L’Oreille de Moscou

Une émission du Front de Libération de la Bande Fm

mercredi 6 mai 2009

LaXula (a.m.a.) "In X-Ile"

laxulaamalabel / Via Lactea

distributeur / Import

contact / LaX[at]murdochspace.com

dispo / 1


des mots // du son


LaXula (a.m.a.) fait partie de ces troupes aux composantes troublantes et déroutantes. Leur musique, à part, sans attaches particulières, si ce n'est le tout azymuth en dénominateur commun, a grandi dans les squatts londoniens pour donner cet amalgame cossu et foisonnant de flamenco, de musiques klezmers, de tango et de psychédélisme 60's.

Mené d'une main de maîtresse par une furie provocante, à la personnalité  impressionnante, pour ne pas dire effrayante - Monte Palafox, quel nom tout de même ! - ce combo fait montre d'une assurance et d'une morgue littéralement enivrante.

La fusion à l'espagnol, voilà leur credo à ces exilés. Et pour tout dire, ils en sont de fiers et courageux porte-drapeaux. C'est qu'il en faut des "Cojones" bien accrochées pour aller bousculer les scènes des bastringues undergrounds au cœur de la Perfide Albion, un des bastions historiques de l'irrévérence musicale tout de même. Quoique finalement à mieux y regarder, ce soit peut-être mieux sans.

A l'instar des pionniers du genre, Los de Abajo, El Bicho ou encore Los Ojos de Brujos,  Doña Palafox et sa bande de farfelus redorent le blason du flamenco en le métissant à tout va, en lui insufflant ce petit supplément de folie très théâtrale et au combien bordélique (un peu dans l'esprit de leur pochette d'album) dont il avait besoin.

A travers nombre de textes surréalistes et intrigants, LaXula donne à voir et entendre sa propre vision de la vie, où les non-dits et la langue de bois n'ont plus de prise. Souvent sombre, hautement féministe et particulièrement étrange - on a du mal à les suivre parfois ! - , cette musique vaut son pesant d'or. Leur venue prochaine en France tout autant, si ce n'est plus. A voir.

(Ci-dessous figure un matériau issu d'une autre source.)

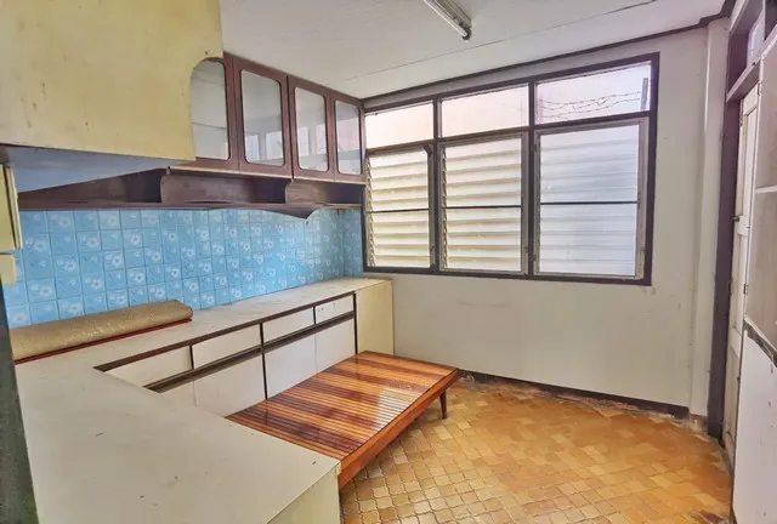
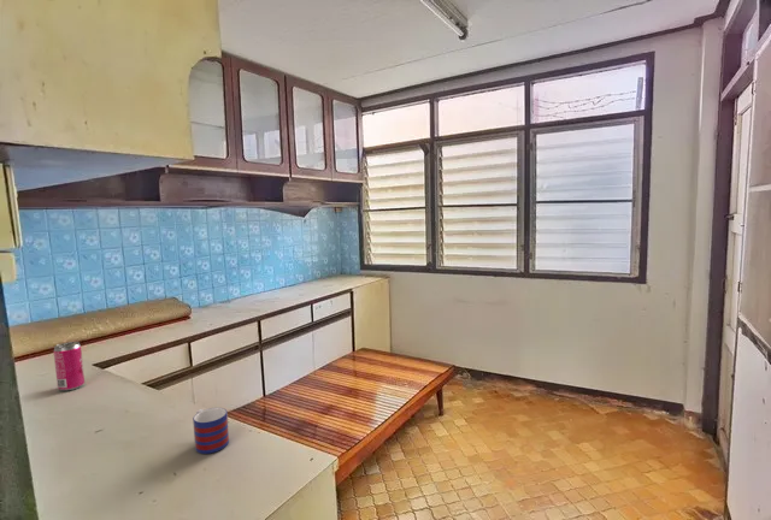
+ beverage can [53,341,86,392]
+ mug [192,407,230,455]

(retrouvez cette chronique chez nos amis de Live In Marseille)

des images



Posté par Manooch à 04:23:00 PM - Les Espionnés - Commentaires [0] - Rétroliens [0] - Permalien [#]
Tags : , ,

mercredi 11 février 2009

Kelpe "Ex-Aquarium"

23315label / DC recordings

distributeur / La Baleine

contact / kelpe[at]murdochspace.com

dispo / 1


des mots // du son


On peut s'attendre  sans problème à ce que Kel McKeown aka Kelpe se soucie de la renommée comme de son premier charlet, lui qui assure avec brio les parties de batterie de ce nouvel opus signé chez les défricheurs de DC Recordings, label à l'actualité débordante cette année (les excellents Padded Cell notamment). De même on imagine que le lignage stylistique - Clark nouvelle mouture, Plaid, Four Tet...- ne le touche absolument pas. Enfin, les explications que l'on pourrait chercher au fait qu'il ait diversifié sa production, lui permettant ainsi de ratisser large et de passer sans sourciller du salon au dance-floor et vice-versa, doivent le laisser froid. Après on vous parle de ça, mais qu'en sait-on finalement ? Encore une fois, tout n'est qu'élucubrations. Pauvre réflexe de raisonnement. Juste parce qu'on se retrouve au cœur de l'electronica, où en deux décennies bon nombre de voies ont été ouvertes par toute une horde de sherpas plus ou moins avisés. Disons le clairement, rien dans cet album ne va bouleverser l'ordre des choses, la hiérarchie restera en place. Mais l'ouvrage est à ce point soigné, laissant transpirer une inspiration de prodigalité et de joie, qu'on s'en imprègne avant tout avec délectation.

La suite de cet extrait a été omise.